• _Consignes_:
• A. Transcrivez sans modification le passage du texte sur Salammbô qui commence à « Or, cette manière-là » et se termine à « intérêt pour nous. ».
• B. Dans le texte sur Salammbô, condensez sous forme de liste le paragraphe qui débute par « Or, cette manière-là elle-même », en conservant ses faits principaux.

• _Texte fourni_:

----

Or, cette manière-là elle-même, Flaubert n’a pas su la prendre. À considérer les choses ainsi, les deux héros du « drame » sont Salammbô et Matho. Or Matho et Salammbô ne sont analysés et pénétrés l’un ni l’autre. Matho est passionnément amoureux et c’est tout. Salammbô est confuse et énigmatique. Flaubert lui-même reconnaît dans sa lettre à Sainte-Beuve qu’il n’a pas pu la connaitre, parce que la femme d’Orient est inaccessible. Alors, quoi donc ? Alors c’est à l’élément historique que nous sommes rejetés et j’ai dit pourquoi il est dans Salammbô d’un faible intérêt pour nous.
Antre manière encore d’exciter l’intérêt, l’attrait du mystérieux. Nous y sommes tous très sensibles, si positivistes que nous croyions être devenus. Une force obscure et détachée dépassant l’homme et ses desseins, et agissant à travers les événements d’une manière inattendue, vaguement logique pourtant, nous impose et nous remplit d’une curiosité mêlée d’inquiétude et d’un commencement d’effroi qui est un « intérêt » au premier chef. Flaubert a cherché cet élément d’émotion. Il a inventé le Zaïmph, le voile sacré, auquel les destinées de Carthage sont attachées comme celle de Troie au Palladium. Rien n’était plus heureux comme ressort poétique. Il a mal manié celui-là. Le Zaïmph devait sans cesse occuper les esprits, ramener à lui notre attention, ne point la laisser s’égarer que par de courts relâches. Il disparaît peu près dans ce poème trop touffu. On le perd de vue, on le revoit, on se dit que c’est à lui qu’il faut songer ; mais on n’y songe point ; et l’auteur n’a pas su faire qu’on y songeât à peu près sans cesse et qu’il fut au moins notre préoccupation subconsciente continuelle.

----

• _Données enregistrées_:
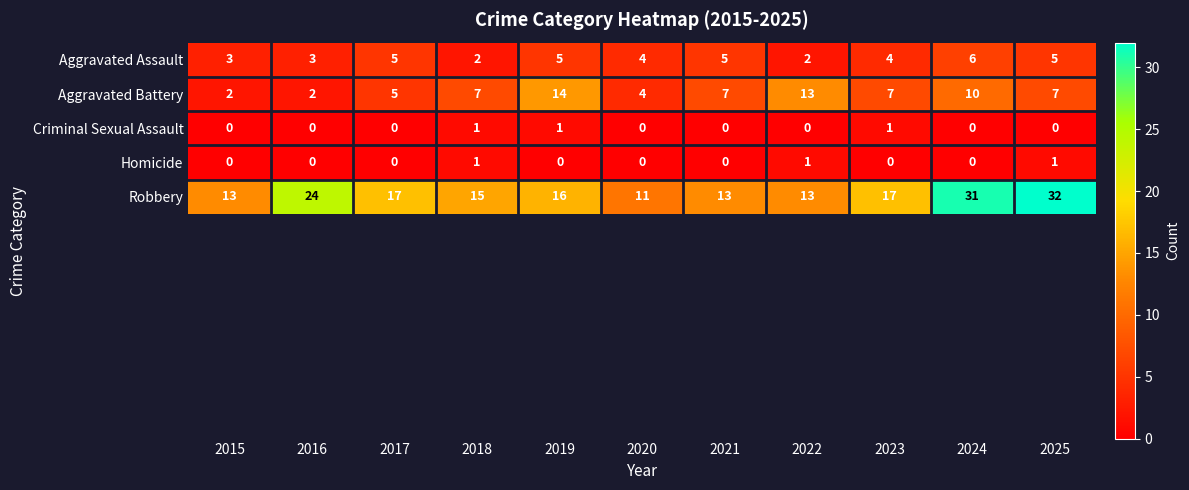

Which series has the largest range (max minus min)?

Robbery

----

• _Résultats dans l'ordre_:
• A.
Or, cette manière-là elle-même, Flaubert n’a pas su la prendre. À considérer les choses ainsi, les deux héros du « drame » sont Salammbô et Matho. Or Matho et Salammbô ne sont analysés et pénétrés l’un ni l’autre. Matho est passionnément amoureux et c’est tout. Salammbô est confuse et énigmatique. Flaubert lui-même reconnaît dans sa lettre à Sainte-Beuve qu’il n’a pas pu la connaitre, parce que la femme d’Orient est inaccessible. Alors, quoi donc ? Alors c’est à l’élément historique que nous sommes rejetés et j’ai dit pourquoi il est dans Salammbô d’un faible intérêt pour nous.

• B.
- Flaubert n'a pas su adopter cette manière.
- Les deux héros du « drame » sont Salammbô et Matho, mais aucun des deux n'est analysé ni pénétré.
- Matho est seulement passionnément amoureux ; Salammbô reste confuse et énigmatique.
- Dans sa lettre à Sainte-Beuve, Flaubert reconnaît n'avoir pas pu la connaître, la femme d'Orient étant inaccessible.
- Le lecteur est donc renvoyé à l'élément historique, d'un faible intérêt dans Salammbô.